With our new design, editorial direction, and distribution schedule, we're proposing to supercharge BIG BUILDER with time-sensitive information, insider reporting, and tactical decision support, commentary, and data. A big part of this is our frequency. We're going to total 20 issues in 2006, and we're going to ensure through our distribution partners that you get the magazine on your desks much closer to our press dates. What better time than now to get more timely, first-alert, privileged access to information to help you react, plan, and improve.
Just like you, we're in a “Whole New Ballgame.” Even as we go to press, we're seeing market behaviors we haven't seen in years. Changing valuations on land parcels each day are grinding some deals to a halt and rushing others across finish lines of diminishing opportunity. For one, Lennar's concerted strategy to port its master planned community competence into a downtown village-within-a-city towerscape is gravity-defying, both physically and economically. Lennar CFO Bruce Gross told me during a recent visit in New York that Lennar regards its urban master plan concept and investment in Anaheim's Platinum Triangle as just as important to the company's strategic DNA as its acquisitions of U.S. Home in 2000 and Newhall Land & Farming in 2003. Contributing editor Lisa Marquis Jackson's report, starting on page 76, delves into the early planning on the Lennar initiative and illuminates details of how A-Town is not merely a costly new project but a core strategy taking rapid shape.

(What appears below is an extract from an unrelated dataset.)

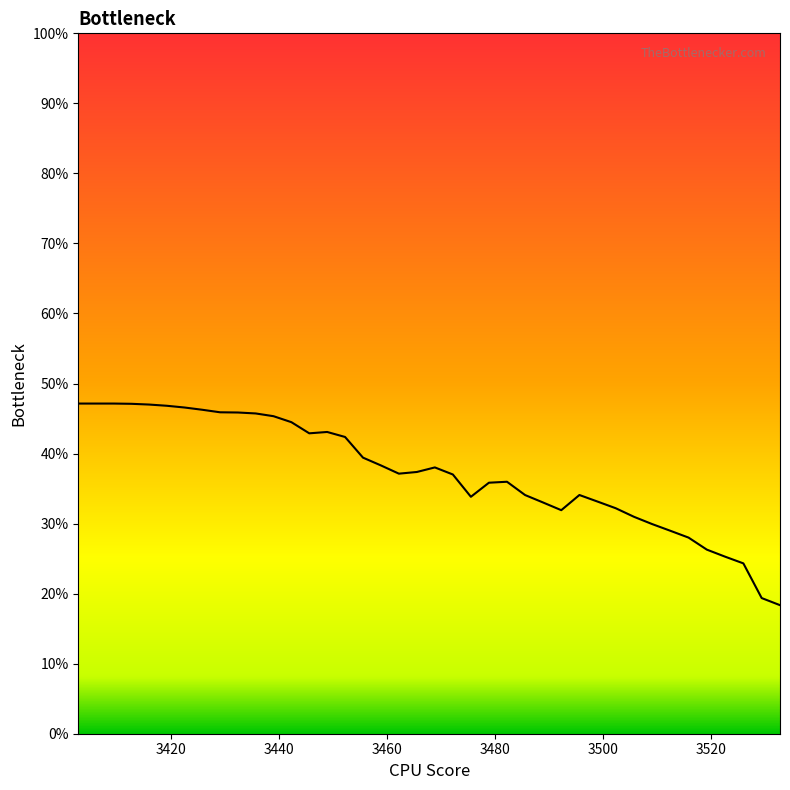

What is the value of the 39th point from the left?

0.2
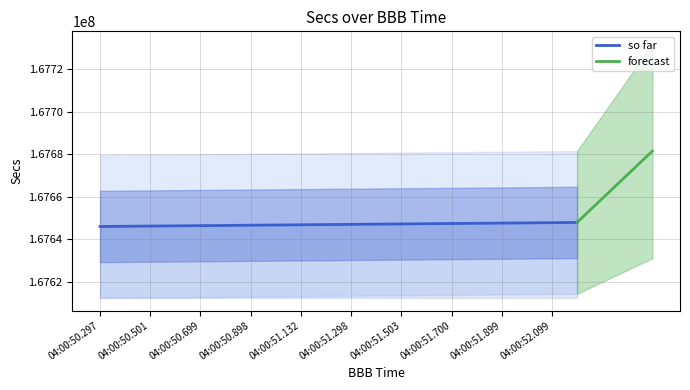

What is the label of the 18th point from the right?

04:00:50.501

Cover-to-cover, we've penciled out new sections that we believe up the ante of business information value. “Starts” puts us into the news business, and our promise there is a kaleidoscope of exclusive reports, opportunities, and thought-starters on both the national and local canvas. From Ground Control to Supply Side to Local Intel to Team Play and beyond, we want our magazine to reflect the power, consequence, passion, velocity, multi-dimensionality, and humanity that characterize you, our readers.
Our promise to you is this: We're moving the magazine's value proposition upstream, from instructive—where it is today—to urgent, predictive, and actionable. We'll be delighted if you hold us to it. And as you look briefly back and intently forward, we wish you all the best of health and good fortune in 2006.